Originally Posted by BWalker
The frontal area of the Barnes,by virtue of the petal shape is most times less than a lead and copper bullet expanded to the same diameter.
Monometal bullets in general wound much less. All the guys bragging about eating up to the whole bear this to be true.
The fact of the matter is proof of a bullets performance lays not in how a recovered bullet looks, but rather the reliability and authority by which it kills. Barnes are mediocre in both these regards IME.


Ben,

How many TTSX bullets have failed you, that you were sure of? This thread seems like a lot of bad-mouthing because of one pic of one bullet that Brad had the unfortunate experience of firing into an elk. I've also seen a couple of pics of failed Partitions, and if we're saying the TTSX is mediocre based on one pic, then I guess that applies to the PT, too. I've not seen more than a couple of pics of failed TTSX bullets on the entire interwebs. That's not a bad track record considering the huge number of them that have been used by internet users worldwide.

The fact is, TTSX bullets expand more aggressively, and exhibit some disintegration more often, than prior generations of the X bullet. I'm not sure about you, but I've been in on the killing of about 130 big-game critters now using Barnes bullets, and from what I've seen, send them through bone, and things go quiet real quick. Based on that modest sample of dead stuff, the reliability aspect of the X/TSX/TTSX has been stellar.

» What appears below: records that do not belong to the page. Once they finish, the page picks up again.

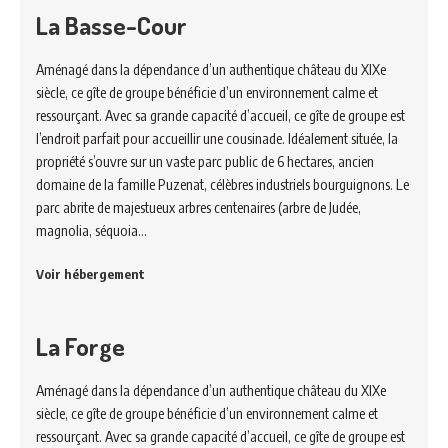
La Basse-Cour
Aménagé dans la dépendance d’un authentique château du XIXe
siècle, ce gîte de groupe bénéficie d’un environnement calme et
ressourçant. Avec sa grande capacité d’accueil, ce gîte de groupe est
l’endroit parfait pour accueillir une cousinade. Idéalement située, la
propriété s’ouvre sur un vaste parc public de 6 hectares, ancien
domaine de la famille Puzenat, célèbres industriels bourguignons. Le
parc abrite de majestueux arbres centenaires (arbre de Judée,
magnolia, séquoia…
Voir hébergement
La Forge
Aménagé dans la dépendance d’un authentique château du XIXe
siècle, ce gîte de groupe bénéficie d’un environnement calme et
ressourçant. Avec sa grande capacité d’accueil, ce gîte de groupe est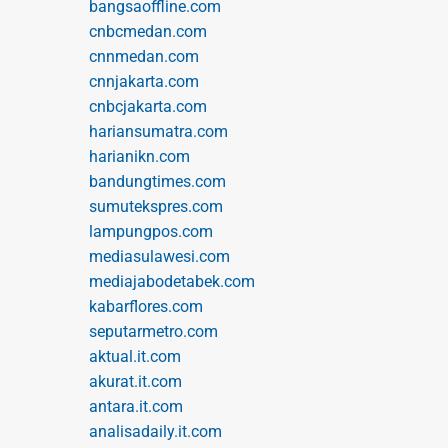
bangsaoffline.com
cnbcmedan.com
cnnmedan.com
cnnjakarta.com
cnbcjakarta.com
hariansumatra.com
harianikn.com
bandungtimes.com
sumutekspres.com
lampungpos.com
mediasulawesi.com
mediajabodetabek.com
kabarflores.com
seputarmetro.com
aktual.it.com
akurat.it.com
antara.it.com
analisadaily.it.com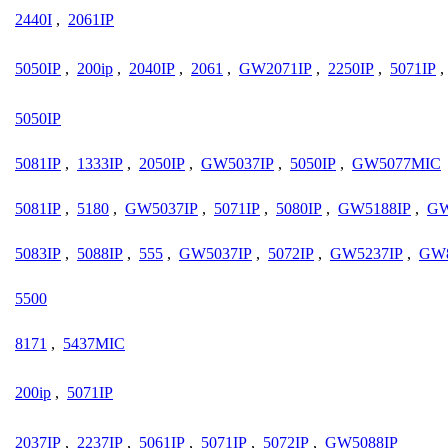
2440I
,
2061IP
5050IP
,
200ip
,
2040IP
,
2061
,
GW2071IP
,
2250IP
,
5071IP
,
5050IP
5081IP
,
1333IP
,
2050IP
,
GW5037IP
,
5050IP
,
GW5077MIC
5081IP
,
5180
,
GW5037IP
,
5071IP
,
5080IP
,
GW5188IP
,
GW
5083IP
,
5088IP
,
555
,
GW5037IP
,
5072IP
,
GW5237IP
,
GW
5500
8171
,
5437MIC
200ip
,
5071IP
2037IP
,
2237IP
,
5061IP
,
5071IP
,
5072IP
,
GW5088IP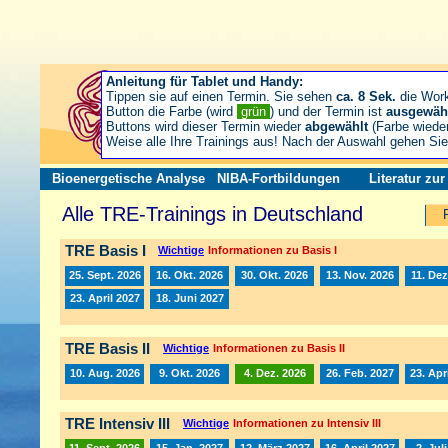
Anleitung für Tablet und Handy:
Tippen sie auf einen Termin. Sie sehen
ca. 8 Sek.
die Wor
Button die Farbe (wird
grün
) und der Termin ist
ausgewäh
Buttons wird dieser Termin wieder
abgewählt
(Farbe wiede
Weise alle Ihre Trainings aus! Nach der Auswahl gehen S
Bioenergetische Analyse
NIBA-Fortbildungen
Literatur zu
Alle TRE-Trainings in Deutschland
TRE Basis I
Wichtige
Informationen zu Basis I
25. Sept. 2026
16. Okt. 2026
30. Okt. 2026
13. Nov. 2026
11. Dez
23. April 2027
18. Juni 2027
TRE Basis II
Wichtige
Informationen zu Basis II
10. Aug. 2026
9. Okt. 2026
4. Dez. 2026
26. Feb. 2027
23. Apr
TRE Intensiv III
Wichtige
Informationen zu Intensiv III
11. Sept. 2026
15. Jan. 2027
12. März 2027
16. April 2027
2. Jul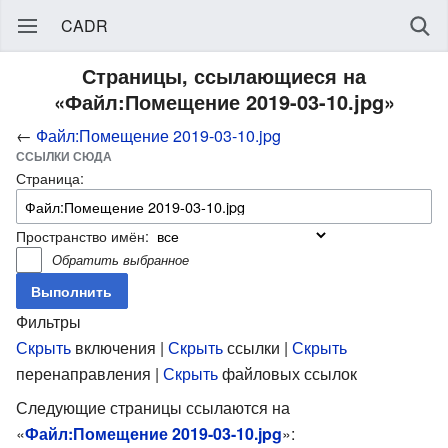
CADR
Страницы, ссылающиеся на
«Файл:Помещение 2019-03-10.jpg»
←
Файл:Помещение 2019-03-10.jpg
ССЫЛКИ СЮДА
Страница:
Пространство имён:
Обратить выбранное
Фильтры
Скрыть
включения |
Скрыть
ссылки |
Скрыть
перенаправления |
Скрыть
файловых ссылок
Следующие страницы ссылаются на
«
Файл:Помещение 2019-03-10.jpg
»: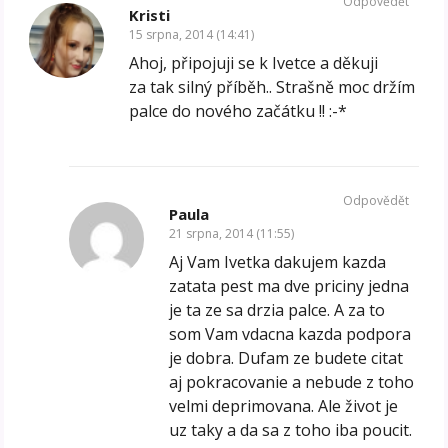
Odpovědět
Kristi
15 srpna, 2014 (14:41)
Ahoj, připojuji se k Ivetce a děkuji
za tak silný příběh.. Strašně moc držím
palce do nového začátku !! :-*
Odpovědět
Paula
21 srpna, 2014 (11:55)
Aj Vam Ivetka dakujem kazda
zatata pest ma dve priciny jedna
je ta ze sa drzia palce. A za to
som Vam vdacna kazda podpora
je dobra. Dufam ze budete citat
aj pokracovanie a nebude z toho
velmi deprimovana. Ale život je
uz taky a da sa z toho iba poucit.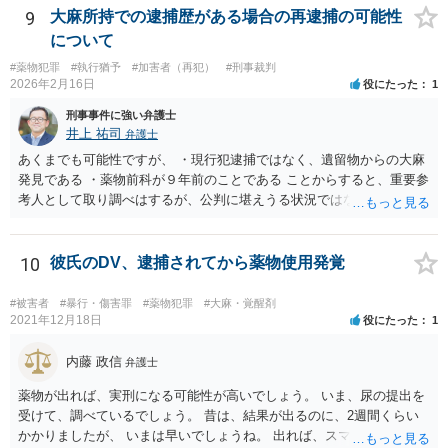
9
大麻所持での逮捕歴がある場合の再逮捕の可能性
について
#薬物犯罪
#執行猶予
#加害者（再犯）
#刑事裁判
2026年2月16日
役にたった
1
刑事事件に強い弁護士
井上 祐司
弁護士
あくまでも可能性ですが、 ・現行犯逮捕ではなく、遺留物からの大麻
発見である ・薬物前科が９年前のことである ことからすると、重要参
考人として取り調べはするが、公判に堪えうる状況ではないとして、
嫌疑不十分として起訴猶予となる可能性も否定できないように思いま
す。
10
彼氏のDV、逮捕されてから薬物使用発覚
#被害者
#暴行・傷害罪
#薬物犯罪
#大麻・覚醒剤
2021年12月18日
役にたった
1
内藤 政信
弁護士
薬物が出れば、実刑になる可能性が高いでしょう。 いま、尿の提出を
受けて、調べているでしょう。 昔は、結果が出るのに、2週間くらい
かかりましたが、 いまは早いでしょうね。 出れば、スマホの押収と家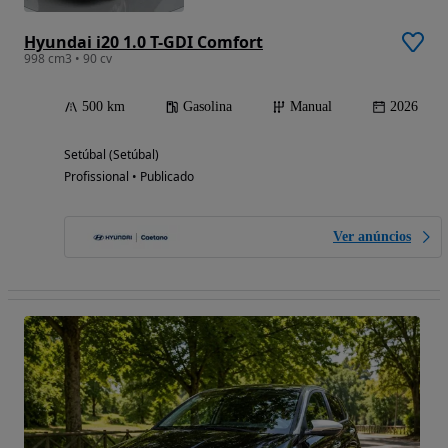
Hyundai i20 1.0 T-GDI Comfort
998 cm3 • 90 cv
500 km
Gasolina
Manual
2026
Setúbal (Setúbal)
Profissional • Publicado
Ver anúncios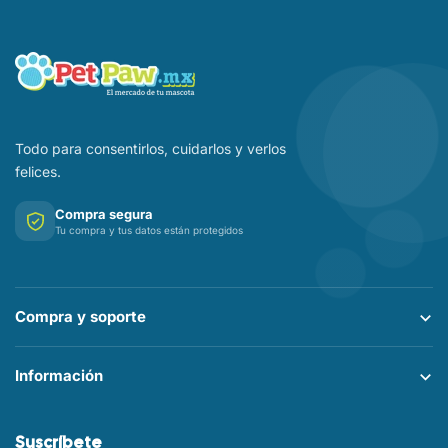
Todo para consentirlos, cuidarlos y verlos
felices.
Compra segura
Tu compra y tus datos están protegidos
Compra y soporte
Información
Suscríbete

This moose died "with authority" when hit by a 140gr 7mm TTSX. The only bone hit being ribs. The wound channel speaks for itself- about a 4.5" hole through the lungs, the bullet entering just behind the onside shoulder, and exiting just in front of the paunch on the offside.

[Linked Image]



I've seen this kind of performance over and over with the TTSX. IME it definitely does more damage on average than the TSX did.